[Extracted page text data]

⟨

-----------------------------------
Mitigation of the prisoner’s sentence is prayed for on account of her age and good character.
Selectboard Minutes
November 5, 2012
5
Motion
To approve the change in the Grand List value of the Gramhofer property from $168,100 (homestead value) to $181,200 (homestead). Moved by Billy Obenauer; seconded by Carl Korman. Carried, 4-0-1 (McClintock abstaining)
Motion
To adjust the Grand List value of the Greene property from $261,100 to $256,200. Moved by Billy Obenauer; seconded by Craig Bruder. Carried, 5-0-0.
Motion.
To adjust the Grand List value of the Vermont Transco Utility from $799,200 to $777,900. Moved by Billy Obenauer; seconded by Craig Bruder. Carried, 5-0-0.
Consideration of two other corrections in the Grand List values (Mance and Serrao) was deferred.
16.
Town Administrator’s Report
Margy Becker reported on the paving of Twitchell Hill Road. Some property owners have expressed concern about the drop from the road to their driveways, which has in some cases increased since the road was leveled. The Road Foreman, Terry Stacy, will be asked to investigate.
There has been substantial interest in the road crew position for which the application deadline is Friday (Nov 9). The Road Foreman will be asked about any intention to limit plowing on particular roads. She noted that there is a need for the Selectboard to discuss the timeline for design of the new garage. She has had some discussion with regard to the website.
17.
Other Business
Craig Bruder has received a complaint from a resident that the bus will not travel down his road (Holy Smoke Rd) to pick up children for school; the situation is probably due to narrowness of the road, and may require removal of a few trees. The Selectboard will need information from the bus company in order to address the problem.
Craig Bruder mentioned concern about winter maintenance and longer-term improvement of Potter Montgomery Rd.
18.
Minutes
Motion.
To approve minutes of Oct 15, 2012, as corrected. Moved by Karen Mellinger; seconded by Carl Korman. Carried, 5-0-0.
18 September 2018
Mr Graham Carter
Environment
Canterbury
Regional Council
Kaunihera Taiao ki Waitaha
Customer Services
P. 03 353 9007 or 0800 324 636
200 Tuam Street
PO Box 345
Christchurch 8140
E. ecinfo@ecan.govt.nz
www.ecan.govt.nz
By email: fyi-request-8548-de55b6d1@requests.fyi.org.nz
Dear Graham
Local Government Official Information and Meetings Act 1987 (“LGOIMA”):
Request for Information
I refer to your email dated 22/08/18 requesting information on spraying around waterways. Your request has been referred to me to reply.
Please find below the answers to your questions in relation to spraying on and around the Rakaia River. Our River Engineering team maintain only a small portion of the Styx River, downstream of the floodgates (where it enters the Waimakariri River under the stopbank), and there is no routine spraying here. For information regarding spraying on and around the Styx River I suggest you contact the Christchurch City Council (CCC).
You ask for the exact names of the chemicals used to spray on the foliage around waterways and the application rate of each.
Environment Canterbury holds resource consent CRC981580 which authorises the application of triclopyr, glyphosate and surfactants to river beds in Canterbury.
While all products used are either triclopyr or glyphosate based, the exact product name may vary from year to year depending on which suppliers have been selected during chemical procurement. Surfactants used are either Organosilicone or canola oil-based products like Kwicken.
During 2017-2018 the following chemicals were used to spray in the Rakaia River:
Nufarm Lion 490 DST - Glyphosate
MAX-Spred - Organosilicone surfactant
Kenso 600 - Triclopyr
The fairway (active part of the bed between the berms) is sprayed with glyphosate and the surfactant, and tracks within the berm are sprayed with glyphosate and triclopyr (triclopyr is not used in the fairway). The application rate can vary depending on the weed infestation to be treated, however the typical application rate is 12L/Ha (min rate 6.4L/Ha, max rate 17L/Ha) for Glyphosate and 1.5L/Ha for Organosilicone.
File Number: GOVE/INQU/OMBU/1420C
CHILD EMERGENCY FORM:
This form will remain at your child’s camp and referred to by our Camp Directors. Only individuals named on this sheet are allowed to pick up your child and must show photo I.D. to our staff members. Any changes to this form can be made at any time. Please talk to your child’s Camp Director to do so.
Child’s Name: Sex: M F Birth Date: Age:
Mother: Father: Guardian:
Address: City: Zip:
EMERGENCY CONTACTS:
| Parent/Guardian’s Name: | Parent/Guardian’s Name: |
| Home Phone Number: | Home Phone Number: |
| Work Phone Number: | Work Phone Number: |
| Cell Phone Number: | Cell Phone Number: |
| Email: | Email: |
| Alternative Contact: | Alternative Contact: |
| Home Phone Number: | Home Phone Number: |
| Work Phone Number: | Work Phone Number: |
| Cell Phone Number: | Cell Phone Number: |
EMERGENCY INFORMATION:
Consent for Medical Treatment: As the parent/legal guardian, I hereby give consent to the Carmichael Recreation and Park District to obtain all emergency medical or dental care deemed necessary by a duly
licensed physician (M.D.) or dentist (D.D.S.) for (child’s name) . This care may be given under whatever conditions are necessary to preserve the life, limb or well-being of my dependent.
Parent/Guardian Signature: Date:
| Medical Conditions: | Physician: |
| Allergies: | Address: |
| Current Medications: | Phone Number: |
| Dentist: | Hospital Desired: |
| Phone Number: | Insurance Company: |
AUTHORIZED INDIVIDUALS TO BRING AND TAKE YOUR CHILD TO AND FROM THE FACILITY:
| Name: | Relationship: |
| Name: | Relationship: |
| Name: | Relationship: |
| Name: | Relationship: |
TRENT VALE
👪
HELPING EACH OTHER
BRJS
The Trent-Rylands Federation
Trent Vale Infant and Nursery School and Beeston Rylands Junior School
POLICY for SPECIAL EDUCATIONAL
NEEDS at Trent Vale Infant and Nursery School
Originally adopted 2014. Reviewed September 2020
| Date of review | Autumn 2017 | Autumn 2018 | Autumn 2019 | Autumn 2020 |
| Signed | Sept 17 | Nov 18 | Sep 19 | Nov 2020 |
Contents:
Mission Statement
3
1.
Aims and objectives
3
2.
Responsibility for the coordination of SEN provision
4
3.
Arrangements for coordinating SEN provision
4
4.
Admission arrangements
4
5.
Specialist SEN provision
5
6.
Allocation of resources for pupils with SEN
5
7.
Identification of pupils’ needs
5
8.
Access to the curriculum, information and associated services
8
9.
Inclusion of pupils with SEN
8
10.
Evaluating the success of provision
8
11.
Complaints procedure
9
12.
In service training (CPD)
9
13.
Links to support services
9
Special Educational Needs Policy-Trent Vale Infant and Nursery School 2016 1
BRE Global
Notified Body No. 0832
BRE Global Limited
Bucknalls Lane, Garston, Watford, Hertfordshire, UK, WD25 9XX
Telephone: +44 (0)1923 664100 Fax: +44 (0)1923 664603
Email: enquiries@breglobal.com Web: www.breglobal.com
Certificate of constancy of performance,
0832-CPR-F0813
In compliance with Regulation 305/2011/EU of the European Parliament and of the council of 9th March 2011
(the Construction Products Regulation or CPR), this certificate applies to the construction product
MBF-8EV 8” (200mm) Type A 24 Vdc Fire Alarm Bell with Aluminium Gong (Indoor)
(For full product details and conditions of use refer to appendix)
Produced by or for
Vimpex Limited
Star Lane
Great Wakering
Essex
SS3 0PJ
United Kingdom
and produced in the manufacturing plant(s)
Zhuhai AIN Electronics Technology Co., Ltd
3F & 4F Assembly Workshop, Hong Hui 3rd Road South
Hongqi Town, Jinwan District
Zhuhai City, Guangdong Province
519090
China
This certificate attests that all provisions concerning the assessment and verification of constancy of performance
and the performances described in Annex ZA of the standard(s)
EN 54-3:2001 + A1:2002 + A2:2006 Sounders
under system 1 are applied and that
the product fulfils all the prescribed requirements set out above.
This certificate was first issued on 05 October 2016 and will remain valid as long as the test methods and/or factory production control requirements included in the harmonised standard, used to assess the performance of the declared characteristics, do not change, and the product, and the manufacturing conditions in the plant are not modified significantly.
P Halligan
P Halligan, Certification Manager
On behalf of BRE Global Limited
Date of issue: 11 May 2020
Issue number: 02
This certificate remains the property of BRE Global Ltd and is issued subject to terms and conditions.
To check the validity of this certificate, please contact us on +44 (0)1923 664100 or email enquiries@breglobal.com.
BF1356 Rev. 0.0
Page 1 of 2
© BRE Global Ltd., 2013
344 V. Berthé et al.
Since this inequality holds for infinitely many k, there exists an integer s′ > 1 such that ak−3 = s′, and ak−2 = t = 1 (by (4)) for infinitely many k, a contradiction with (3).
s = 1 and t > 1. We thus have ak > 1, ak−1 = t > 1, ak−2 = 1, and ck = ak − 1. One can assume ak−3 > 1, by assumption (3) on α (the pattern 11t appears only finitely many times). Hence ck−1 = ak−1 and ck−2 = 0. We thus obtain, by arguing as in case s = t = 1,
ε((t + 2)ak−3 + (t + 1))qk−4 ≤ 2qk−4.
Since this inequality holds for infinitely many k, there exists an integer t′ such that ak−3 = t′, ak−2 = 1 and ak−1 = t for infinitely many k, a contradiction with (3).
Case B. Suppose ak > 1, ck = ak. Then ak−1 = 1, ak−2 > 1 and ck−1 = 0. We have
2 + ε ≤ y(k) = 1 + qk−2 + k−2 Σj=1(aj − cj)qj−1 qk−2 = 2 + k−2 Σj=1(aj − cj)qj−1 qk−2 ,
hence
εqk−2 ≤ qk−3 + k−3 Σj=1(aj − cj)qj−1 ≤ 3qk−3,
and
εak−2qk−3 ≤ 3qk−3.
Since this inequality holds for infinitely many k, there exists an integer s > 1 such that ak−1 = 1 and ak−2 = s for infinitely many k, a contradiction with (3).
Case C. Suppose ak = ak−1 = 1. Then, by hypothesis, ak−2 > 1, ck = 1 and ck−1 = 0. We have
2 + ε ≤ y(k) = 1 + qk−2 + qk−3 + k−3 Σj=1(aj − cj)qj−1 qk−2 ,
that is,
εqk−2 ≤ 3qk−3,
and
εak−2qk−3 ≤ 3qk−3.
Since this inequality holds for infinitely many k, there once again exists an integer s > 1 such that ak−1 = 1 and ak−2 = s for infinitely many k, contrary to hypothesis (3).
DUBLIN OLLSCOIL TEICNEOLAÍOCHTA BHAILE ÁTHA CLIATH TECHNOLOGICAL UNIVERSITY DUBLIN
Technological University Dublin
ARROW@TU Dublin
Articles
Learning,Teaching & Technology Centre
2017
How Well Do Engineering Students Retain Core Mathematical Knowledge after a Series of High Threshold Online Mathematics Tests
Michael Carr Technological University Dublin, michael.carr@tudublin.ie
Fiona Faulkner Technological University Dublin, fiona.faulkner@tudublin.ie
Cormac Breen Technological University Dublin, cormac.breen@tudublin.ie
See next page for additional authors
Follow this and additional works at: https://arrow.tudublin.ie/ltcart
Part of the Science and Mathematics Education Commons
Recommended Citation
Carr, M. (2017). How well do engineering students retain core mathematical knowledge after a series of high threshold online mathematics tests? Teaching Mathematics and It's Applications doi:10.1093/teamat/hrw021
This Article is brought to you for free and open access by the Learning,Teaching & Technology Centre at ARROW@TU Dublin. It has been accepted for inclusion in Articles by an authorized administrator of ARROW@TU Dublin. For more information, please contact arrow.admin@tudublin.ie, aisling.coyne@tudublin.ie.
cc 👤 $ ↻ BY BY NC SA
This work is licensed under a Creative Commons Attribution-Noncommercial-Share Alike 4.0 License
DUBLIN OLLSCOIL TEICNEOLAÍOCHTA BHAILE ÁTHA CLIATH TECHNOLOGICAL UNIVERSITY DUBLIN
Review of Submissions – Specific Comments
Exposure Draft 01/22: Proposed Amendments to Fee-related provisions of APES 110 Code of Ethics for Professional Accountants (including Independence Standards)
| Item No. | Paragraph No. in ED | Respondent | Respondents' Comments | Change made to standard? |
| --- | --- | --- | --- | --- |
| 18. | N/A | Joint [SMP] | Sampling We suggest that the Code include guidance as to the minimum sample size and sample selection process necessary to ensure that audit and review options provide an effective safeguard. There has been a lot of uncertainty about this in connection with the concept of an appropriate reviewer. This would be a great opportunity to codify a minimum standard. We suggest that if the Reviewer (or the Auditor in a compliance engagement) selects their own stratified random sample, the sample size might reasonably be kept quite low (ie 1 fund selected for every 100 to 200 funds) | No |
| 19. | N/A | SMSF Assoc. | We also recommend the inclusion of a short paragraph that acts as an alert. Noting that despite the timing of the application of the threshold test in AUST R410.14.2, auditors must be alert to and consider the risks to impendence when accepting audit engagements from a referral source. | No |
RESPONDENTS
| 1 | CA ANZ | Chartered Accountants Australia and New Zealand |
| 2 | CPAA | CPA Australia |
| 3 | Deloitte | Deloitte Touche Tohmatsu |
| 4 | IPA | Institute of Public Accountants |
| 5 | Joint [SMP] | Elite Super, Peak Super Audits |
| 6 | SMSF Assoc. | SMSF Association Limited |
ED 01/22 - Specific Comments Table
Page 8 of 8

⟩

◆ **WHAT IS NEEDED**
Only one stretch of the records above is wanted: the lines between the one holding "Hongqi Town, Jinwan District" and the one holding "P Halligan, Certification Manager", inclusive, reproduced exactly.

◆ **EXERCISE RESPONSE**
Hongqi Town, Jinwan District
Zhuhai City, Guangdong Province
519090
China
This certificate attests that all provisions concerning the assessment and verification of constancy of performance
and the performances described in Annex ZA of the standard(s)
EN 54-3:2001 + A1:2002 + A2:2006 Sounders
under system 1 are applied and that
the product fulfils all the prescribed requirements set out above.
This certificate was first issued on 05 October 2016 and will remain valid as long as the test methods and/or factory production control requirements included in the harmonised standard, used to assess the performance of the declared characteristics, do not change, and the product, and the manufacturing conditions in the plant are not modified significantly.
P Halligan
P Halligan, Certification Manager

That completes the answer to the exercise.